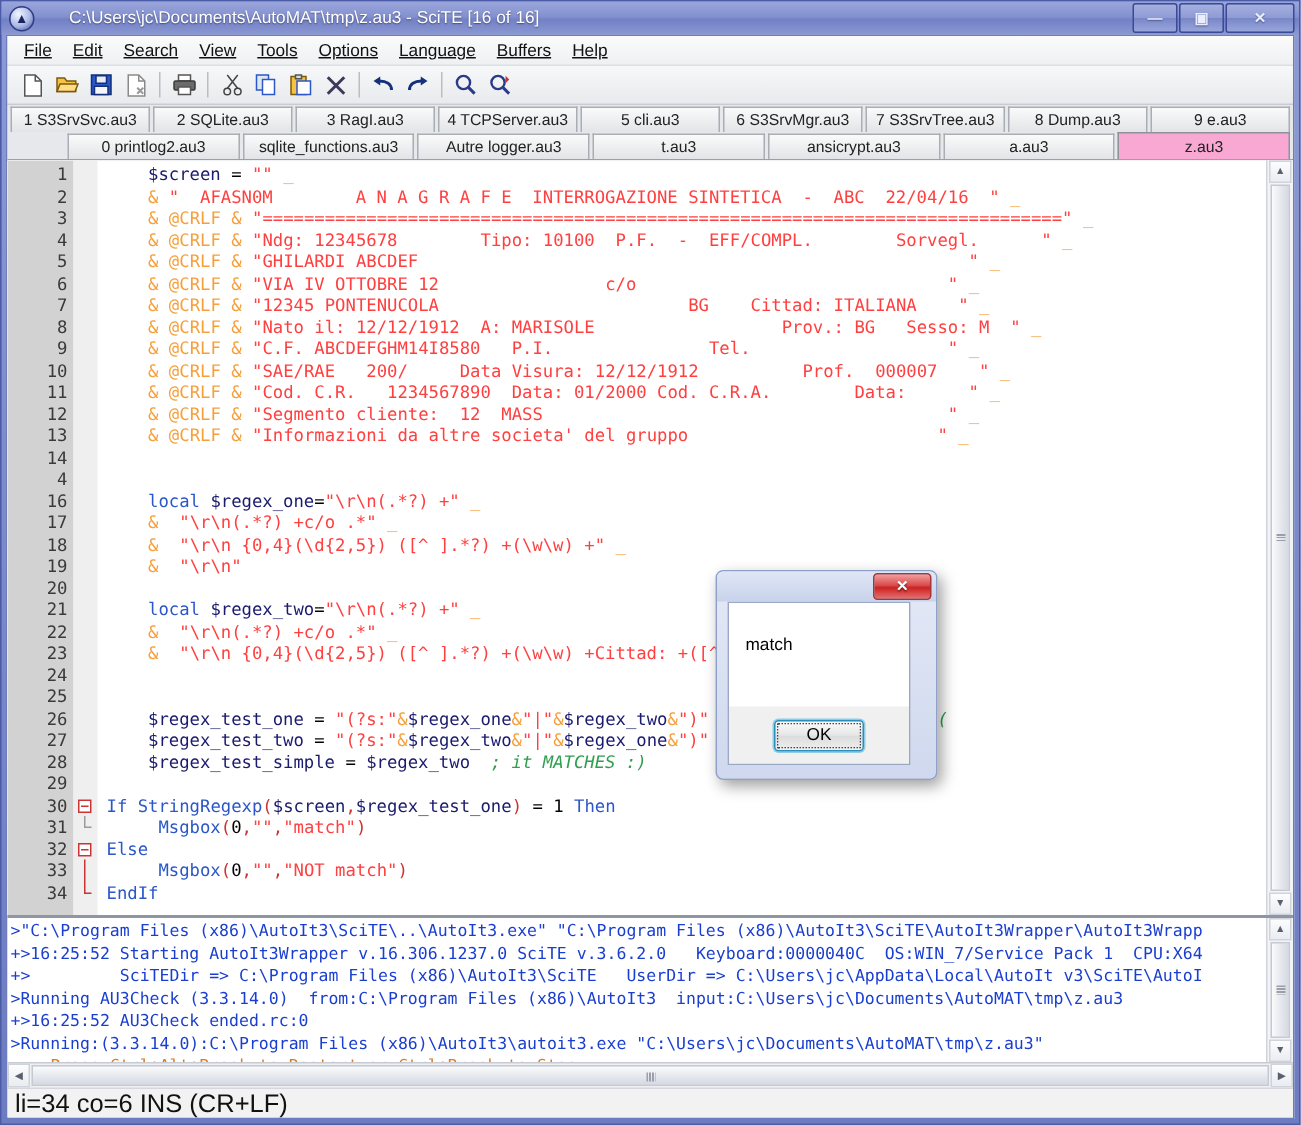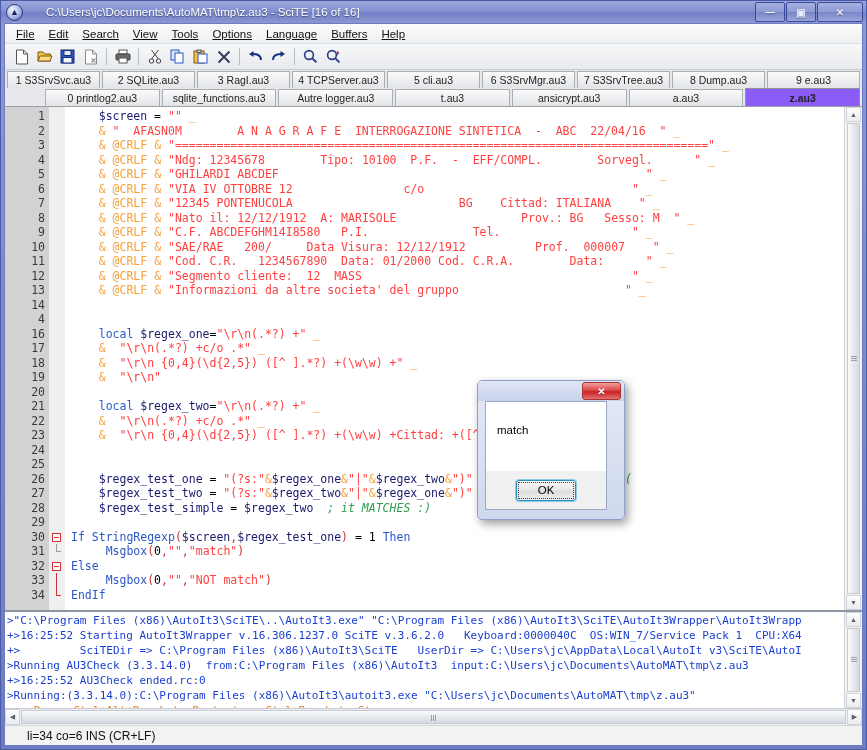--- a/index.html
+++ b/index.html
@@ -75,8 +75,8 @@
     border:1px solid #a9aeb5;border-bottom:none;text-align:right;
   }
   .tab.active{
-    background:#8b5cf6;border-color:#8e939a;
-    margin-top:0;font-weight:bold;
+    background:#f9a8d4;border-color:#8e939a;
+    margin-top:0;font-weight:normal;
   }
   
   .editor-wrap{flex:1 1 auto;display:flex;min-height:0;background:#fff;position:relative;}

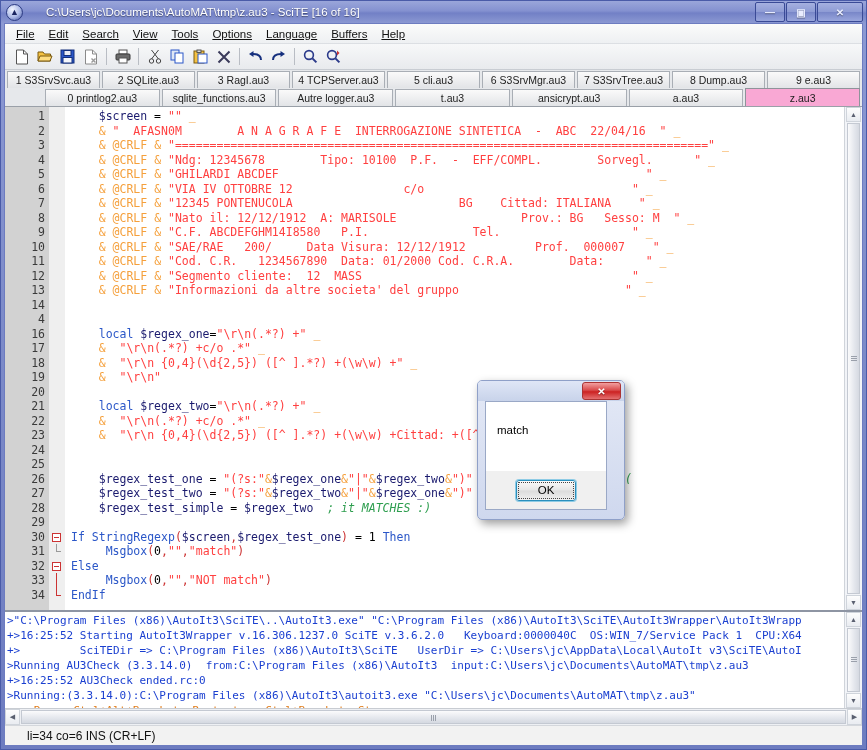--- a/index.html
+++ b/index.html
@@ -173,7 +173,7 @@
   .statusbar{
     height:19px;flex:0 0 19px;display:flex;align-items:center;
     background:#f2f2f2;border-top:1px solid #d4d7dc;
-    font-size:12px;color:#111;padding-left:22px;
+    font-size:17px;color:#111;padding-left:5px;
   }
   
   .msgbox{

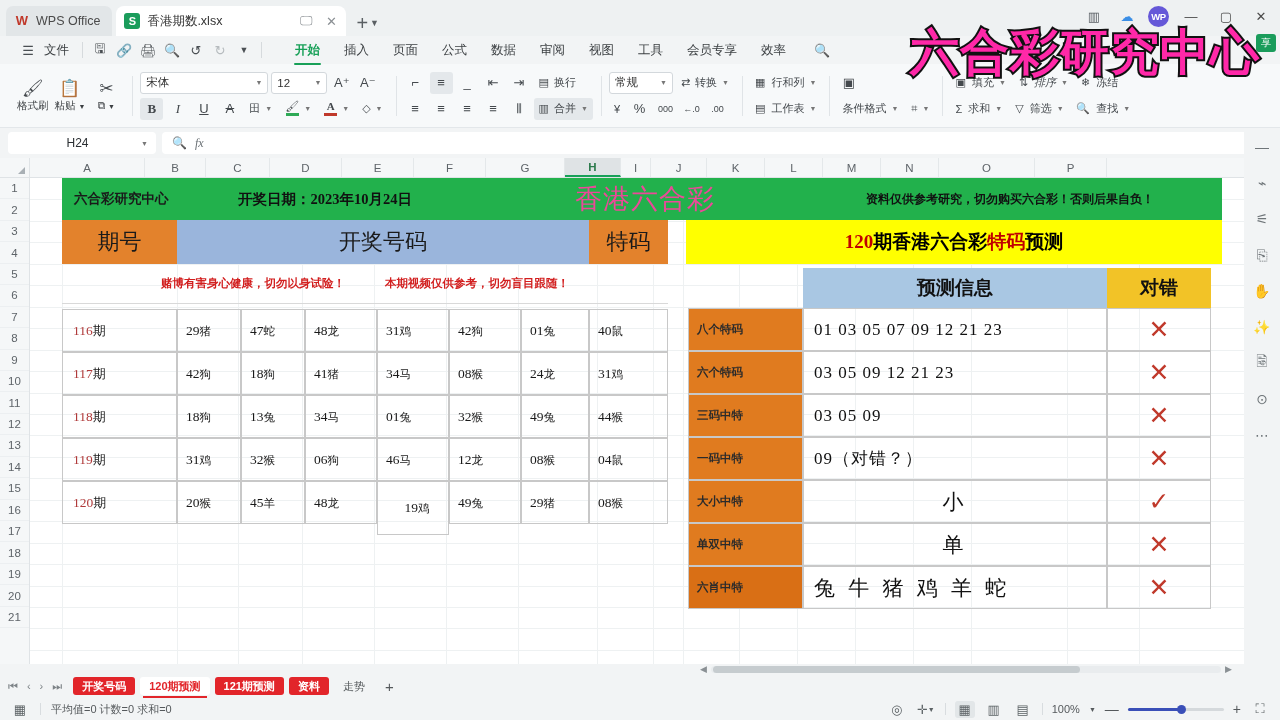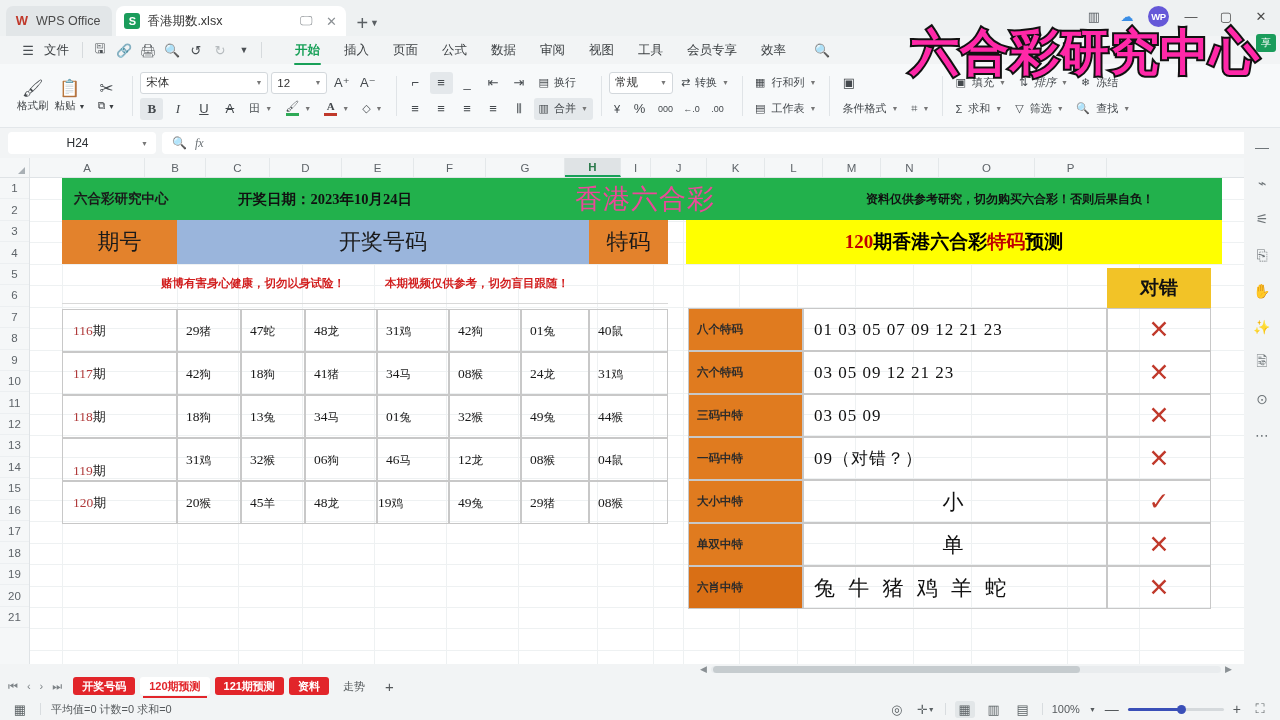--- a/index.html
+++ b/index.html
@@ -555,6 +555,9 @@
         <span class="notice">本期视频仅供参考，切勿盲目跟随！</span>
       </div>
 
+      <div class="cell hdr-lblue" style="left:773px;top:90px;width:304px;height:40px;justify-content:center;">
+        <span class="pbox-hdr">预测信息</span>
+        </div>
       <div class="cell hdr-gold" style="left:1077px;top:90px;width:104px;height:40px;justify-content:center;">
         <span class="pbox-hdr">对错</span>
         </div>

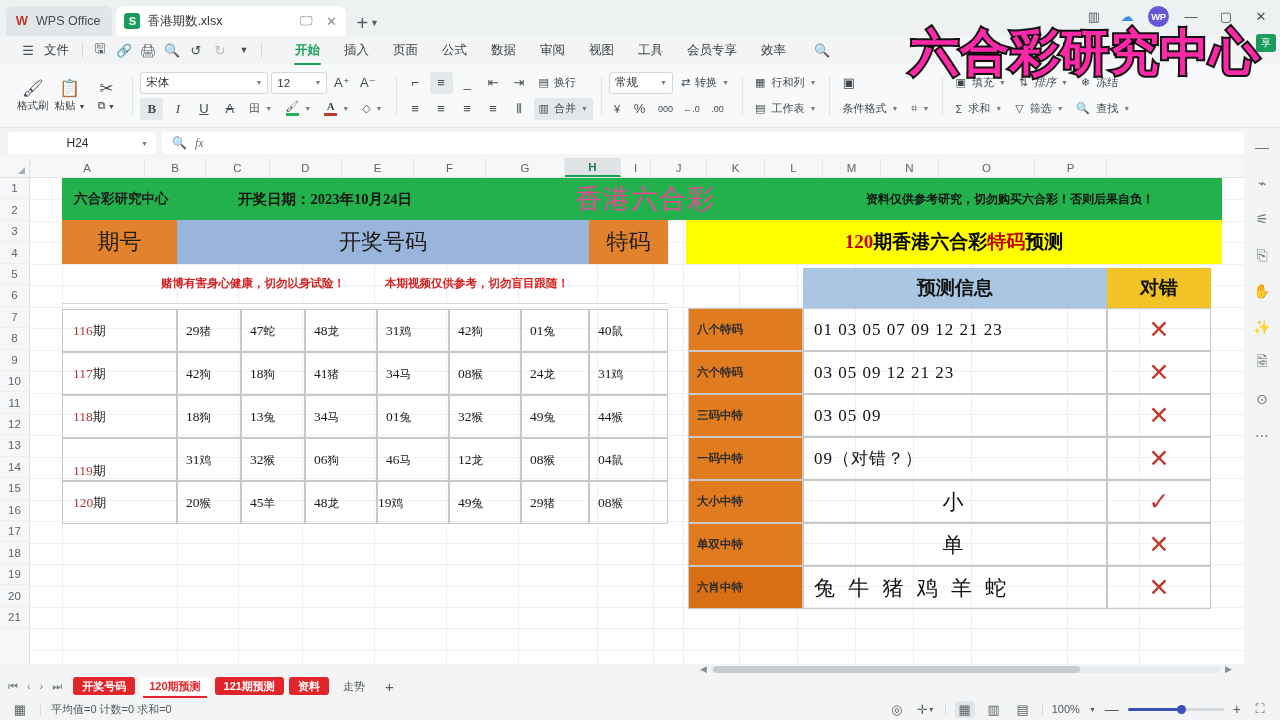--- a/index.html
+++ b/index.html
@@ -635,7 +635,7 @@
           <div class="cell bborder" style="left: 559px; top: 217px; width: 79px; height: 43px; padding-left: 8px;">
             <span class="dcell"><span class="nm">44</span><span class="zo">猴</span></span>
           </div>
-          <div class="cell bborder" style="left: 32px; top: 260px; width: 115px; height: 43px; padding-left: 10px; align-items: flex-end;">
+          <div class="cell bborder" style="left: 32px; top: 260px; width: 115px; height: 43px; padding-left: 10px;">
             <span class="dcell"><span class="qi nm">119</span>期</span>
           </div>
           <div class="cell bborder" style="left: 147px; top: 260px; width: 64px; height: 43px; padding-left: 8px;">

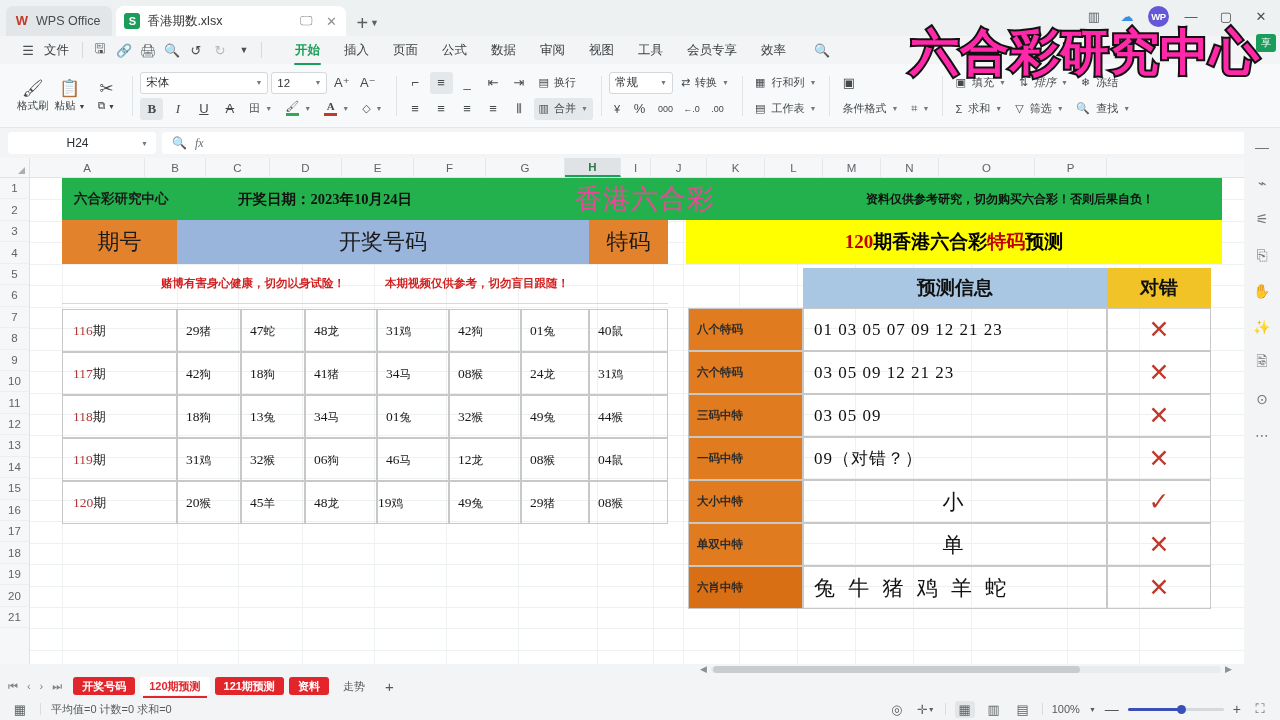--- a/index.html
+++ b/index.html
@@ -671,7 +671,7 @@
           <div class="cell bborder" style="left: 275px; top: 303px; width: 72px; height: 43px; padding-left: 8px;">
             <span class="dcell"><span class="nm">48</span><span class="zo">龙</span></span>
           </div>
-          <div class="cell bborder" style="left: 347px; top: 303px; width: 72px; height: 43px; ">
+          <div class="cell bborder" style="left: 347px; top: 303px; width: 72px; height: 54px; padding-left: 8px; justify-content: center;">
             <span class="dcell"><span class="nm">19</span><span class="zo">鸡</span></span>
           </div>
           <div class="cell bborder" style="left: 419px; top: 303px; width: 72px; height: 43px; padding-left: 8px;">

------------------------

What are the lines from the one containing "-671,7 +671,7 @@" to the end of the material above? Return them exactly, and only them.

@@ -671,7 +671,7 @@
           <div class="cell bborder" style="left: 275px; top: 303px; width: 72px; height: 43px; padding-left: 8px;">
             <span class="dcell"><span class="nm">48</span><span class="zo">龙</span></span>
           </div>
-          <div class="cell bborder" style="left: 347px; top: 303px; width: 72px; height: 43px; ">
+          <div class="cell bborder" style="left: 347px; top: 303px; width: 72px; height: 54px; padding-left: 8px; justify-content: center;">
             <span class="dcell"><span class="nm">19</span><span class="zo">鸡</span></span>
           </div>
           <div class="cell bborder" style="left: 419px; top: 303px; width: 72px; height: 43px; padding-left: 8px;">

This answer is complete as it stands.